For the four Motion items we added, we will set the top, bottom, left, and right .anims in the project.
Then, specify which direction each animation should move.
Direction | X | Y |
---|---|---|
under | 0 | -1 |
top | 0 | 1 |
left | -1 | 0 |
right | 1 | 0 |
This completes the animation setup.
Finally, you can delete the automatically generated animation file because you don't need it.
Movement control
Movement is done by pressing a key on the keyboard, so you can create a script to control it. This time, the script will be attached to the character, so we will leave it as "CharacterMove".
The script looks like this:
using UnityEngine;
using UnityEngine.InputSystem;
public class CharacterMove : MonoBehaviour
{
// あらかじめ Animator コンポーネントを持っておくようにする
private Animator _animator;
// 最初のフレーム更新の前に開始が呼び出されます
void Start()
{
// オブジェクトに紐付いている Animator を取得する
_animator = GetComponent<Animator>();
// 最初の向き (下) を設定する
_animator.SetFloat("X", 0);
_animator.SetFloat("Y", -1);
}
<summary>一定時間ごとに呼ばれるメソッドです。
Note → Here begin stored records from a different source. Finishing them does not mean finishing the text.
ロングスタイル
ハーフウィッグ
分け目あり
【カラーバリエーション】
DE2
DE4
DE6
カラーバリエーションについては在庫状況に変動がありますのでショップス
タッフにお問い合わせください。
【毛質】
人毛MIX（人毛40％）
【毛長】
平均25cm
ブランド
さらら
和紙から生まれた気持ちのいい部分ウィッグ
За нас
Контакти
</summary>
void FixedUpdate()
{
// キーボードの入力方向を取得
var move = GetMove();
if (move != Vector2.zero)
{
// 入力されている場合はアニメーターに方向を設定
_animator.SetFloat("X", move.x);
_animator.SetFloat("Y", move.y);
// 入力した方向に移動
transform.Translate(move * 0.2f);
}
}
<summary>キーボード入力による移動方向を取得します。</summary>
<returns>キーボード入力による移動方向。</returns>
private Vector2 GetMove()
{
Vector2 move = Vector2.zero;
if (Keyboard.current.upArrowKey.isPressed)
{
move += new Vector2(0, 1);
}
if (Keyboard.current.downArrowKey.isPressed)
{
move += new Vector2(0, -1);
}
if (Keyboard.current.leftArrowKey.isPressed)
{
move += new Vector2(-1, 0);
}
if (Keyboard.current.rightArrowKey.isPressed)
{
move += new Vector2(1, 0);
}
// 入力した値がある場合は正規化して返す
return move == Vector2.zero ? move : move.normalized;
}
}
The following is an explanation of each part.
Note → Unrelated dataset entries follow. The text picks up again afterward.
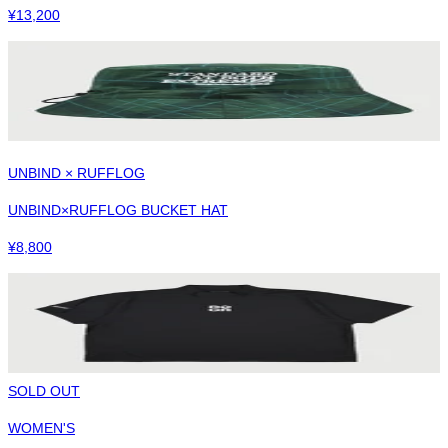
¥
13,200
UNBIND × RUFFLOG
UNBIND×RUFFLOG BUCKET HAT
¥
8,800
SOLD OUT
WOMEN'S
// あらかじめ Animator コンポーネントを持っておくようにする
private Animator _animator;
// 最初のフレーム更新の前に開始が呼び出されます
void Start()
{
// オブジェクトに紐付いている Animator を取得する
_animator = GetComponent<Animator>();
// 最初の向き (下) を設定する
_animator.SetFloat("X", 0);
_animator.SetFloat("Y", -1);
}
Start
First, get the component in the Animator
method. Update
This will be used in , so have it in advance.
Animator.SetFloat
The method can set a value for the specified parameter name.
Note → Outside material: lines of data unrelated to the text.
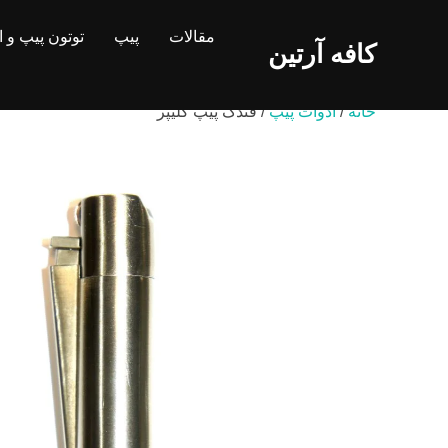
Ski
مقالات
پیپ
توتون پیپ و 
t
کافه آرتین
conten
خانه
/
ادوات پیپ
/ فندک پیپ کلیپر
In the animation settings, we set which animation to use according to the X and Y values.
If you set the direction of the X and Y parameters, the animation will be executed in that direction.
In the initial state, we want to face down, so we specify (X: 0, Y: -1).
By the way, note that parameter names are case-sensitive.
<summary>一定時間ごとに呼ばれるメソッドです。</summary>
void FixedUpdate()
{
// キーボードの入力方向を取得
var move = GetMove();
if (move != Vector2.zero)
{
// 入力されている場合はアニメーターに方向を設定
_animator.SetFloat("X", move.x);
_animator.SetFloat("Y", move.y);
// 入力した方向に移動
transform.Translate(move * 0.2f);
}
}
FixedUpdate
In the method, we periodically check the input status of the keyboard and process it when there is input.
GetMove
The method is designed to return directions as the keyboard inputs.
The processing content is based on what is described in Keyboard Input Tips, so I will omit it.
When there is keyboard input, Animator.SetFloat
set the direction to the method. This enables animation in the direction you moved.
transform.Translate
After that, we are moving the object with the method.
Once you've created the script, attach it to the character object.
execution
This completes the whole process. Try running the game and pressing the cursor keys on your keyboard to move it. If the character moves in the direction you pressed it, and the walking animation moves while the graphic changes direction to the direction you are facing, you're done.